Data provided
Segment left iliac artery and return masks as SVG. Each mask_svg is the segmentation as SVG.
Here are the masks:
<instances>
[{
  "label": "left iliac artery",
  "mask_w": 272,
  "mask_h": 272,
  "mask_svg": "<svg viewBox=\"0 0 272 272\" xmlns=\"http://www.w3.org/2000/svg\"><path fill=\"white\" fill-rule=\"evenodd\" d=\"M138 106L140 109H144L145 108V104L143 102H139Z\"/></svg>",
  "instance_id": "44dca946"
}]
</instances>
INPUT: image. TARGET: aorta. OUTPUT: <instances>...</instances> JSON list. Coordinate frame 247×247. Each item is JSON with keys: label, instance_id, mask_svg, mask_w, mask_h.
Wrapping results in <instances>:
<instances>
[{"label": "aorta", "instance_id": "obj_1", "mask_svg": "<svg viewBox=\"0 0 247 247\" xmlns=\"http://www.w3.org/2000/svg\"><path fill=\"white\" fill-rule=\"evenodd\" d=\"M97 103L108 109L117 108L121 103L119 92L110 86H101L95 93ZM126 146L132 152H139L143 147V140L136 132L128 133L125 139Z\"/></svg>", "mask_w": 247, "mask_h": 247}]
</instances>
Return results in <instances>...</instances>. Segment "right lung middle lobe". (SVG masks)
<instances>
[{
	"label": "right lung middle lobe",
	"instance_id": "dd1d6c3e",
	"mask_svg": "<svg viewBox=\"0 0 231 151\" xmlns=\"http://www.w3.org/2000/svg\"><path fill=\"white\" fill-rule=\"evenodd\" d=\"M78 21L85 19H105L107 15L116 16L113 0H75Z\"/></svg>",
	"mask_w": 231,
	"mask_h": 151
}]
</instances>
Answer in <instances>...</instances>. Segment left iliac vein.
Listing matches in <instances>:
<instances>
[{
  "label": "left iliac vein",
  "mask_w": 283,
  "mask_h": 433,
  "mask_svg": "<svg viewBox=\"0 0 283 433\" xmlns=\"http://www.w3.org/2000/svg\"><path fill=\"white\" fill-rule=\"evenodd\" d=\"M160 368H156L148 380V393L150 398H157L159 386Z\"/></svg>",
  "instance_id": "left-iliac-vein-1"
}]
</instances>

Required work
Transcribe verbatim every line of the records from the one containing "Return results in" through the last line of the records, inclusive.

Response to this exercise
Return results in <instances>...</instances>. Segment "right lung middle lobe". (SVG masks)
<instances>
[{
	"label": "right lung middle lobe",
	"instance_id": "dd1d6c3e",
	"mask_svg": "<svg viewBox=\"0 0 231 151\" xmlns=\"http://www.w3.org/2000/svg\"><path fill=\"white\" fill-rule=\"evenodd\" d=\"M78 21L85 19H105L107 15L116 16L113 0H75Z\"/></svg>",
	"mask_w": 231,
	"mask_h": 151
}]
</instances>
Answer in <instances>...</instances>. Segment left iliac vein.
Listing matches in <instances>:
<instances>
[{
  "label": "left iliac vein",
  "mask_w": 283,
  "mask_h": 433,
  "mask_svg": "<svg viewBox=\"0 0 283 433\" xmlns=\"http://www.w3.org/2000/svg\"><path fill=\"white\" fill-rule=\"evenodd\" d=\"M160 368H156L148 380V393L150 398H157L159 386Z\"/></svg>",
  "instance_id": "left-iliac-vein-1"
}]
</instances>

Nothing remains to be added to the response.